Le 23 juillet 2013 étaient publiées les modifications de la loi n°2013-660 sur l’encadrement des stages alignant, sur ce sujet la législation du privé sur celle du secteur public.
Aujourd’hui les entreprises  et les administrations publiques qui proposent des stages ont la même législation les unes que les autres et l’on parle désormais de « milieux professionnels » en général. Conséquence positive et immédiate pour les stagiaires, la gratification du stagiaire est obligatoire pour les stages de plus de deux mois.Toute peine mérite salaire et fini donc la main d’œuvre gratos au long cours.

Le stage professionnel a aussi été défini de façon très précise comme : « une période temporaire de mise en situation en milieu professionnel au cours de laquelle l’étudiant acquiert des compétences professionnelles qui mettent en œuvre les acquis de sa formation en vue de l’obtention d’un diplôme ou d’une certification. »

Le législateur rappelle par la même occasion qu’en aucun cas le stage ne peut faire l’objet d’une tâche régulière qui correspondrait à un travail permanent au sein du milieu professionnel. « Le stagiaire se voit confier une ou des missions conformes au projet pédagogique défini par son établissement d’enseignement et approuvées par l’organisme d’accueil » définit la loi.

Pour ce qui est de la durée des stages, la nouvelle loi vient confirmer la loi Cherpion de 2011 stipulant que la durée des stages ne pouvant être de plus de 6 mois. Il existe néanmoins certaines exceptions et dérogations pour des stages concernant des métiers particulièrement longs et difficiles à acquérir.

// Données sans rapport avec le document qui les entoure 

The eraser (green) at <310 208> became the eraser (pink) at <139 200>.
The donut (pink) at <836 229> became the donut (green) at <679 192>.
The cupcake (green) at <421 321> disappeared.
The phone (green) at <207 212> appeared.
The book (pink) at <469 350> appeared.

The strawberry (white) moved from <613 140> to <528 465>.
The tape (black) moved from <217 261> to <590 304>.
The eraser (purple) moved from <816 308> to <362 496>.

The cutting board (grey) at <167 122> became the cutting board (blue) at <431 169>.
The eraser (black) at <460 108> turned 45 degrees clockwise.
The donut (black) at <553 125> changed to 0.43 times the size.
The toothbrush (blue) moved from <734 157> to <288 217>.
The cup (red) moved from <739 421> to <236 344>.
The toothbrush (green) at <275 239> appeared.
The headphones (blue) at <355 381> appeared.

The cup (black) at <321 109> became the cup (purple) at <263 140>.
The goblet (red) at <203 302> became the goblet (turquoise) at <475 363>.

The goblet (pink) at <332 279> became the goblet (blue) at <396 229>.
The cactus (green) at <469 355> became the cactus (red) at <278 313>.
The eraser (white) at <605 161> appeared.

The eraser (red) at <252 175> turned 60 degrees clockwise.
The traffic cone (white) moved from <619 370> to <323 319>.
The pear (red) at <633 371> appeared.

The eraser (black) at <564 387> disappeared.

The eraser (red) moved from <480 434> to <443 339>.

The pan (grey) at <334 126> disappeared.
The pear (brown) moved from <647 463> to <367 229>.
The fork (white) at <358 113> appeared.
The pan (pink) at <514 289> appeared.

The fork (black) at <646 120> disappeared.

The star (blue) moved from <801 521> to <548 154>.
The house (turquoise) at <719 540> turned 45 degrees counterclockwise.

Enfin, grande nouveauté, à la fin de son stage, le stagiaire pourra évaluer son entreprise d’accueil à l’aide d’un formulaire qui sera transmis à son établissement d’enseignement. Il y évaluera la qualité de l’accueil dont il a bénéficié. C’est une véritable révolution et le classement résultant des ces remontées aura forcément un impact sur le choix des futurs stagiaires. Certaines entreprises bénéficieront ainsi d’une attractivité importante tandis que d’autres subiront plutôt un effet repoussoir : il suffira aux postulants de consulter les notations cumulées sur les diverses entreprises du secteur d’activité recherché pour choisir l’entreprise dans laquelle il fait le meilleur vivre, pour choisir « great place to work » comme le diraient nos voisins d’outre-Manche et, plus lointains, d’outre-Atlantique.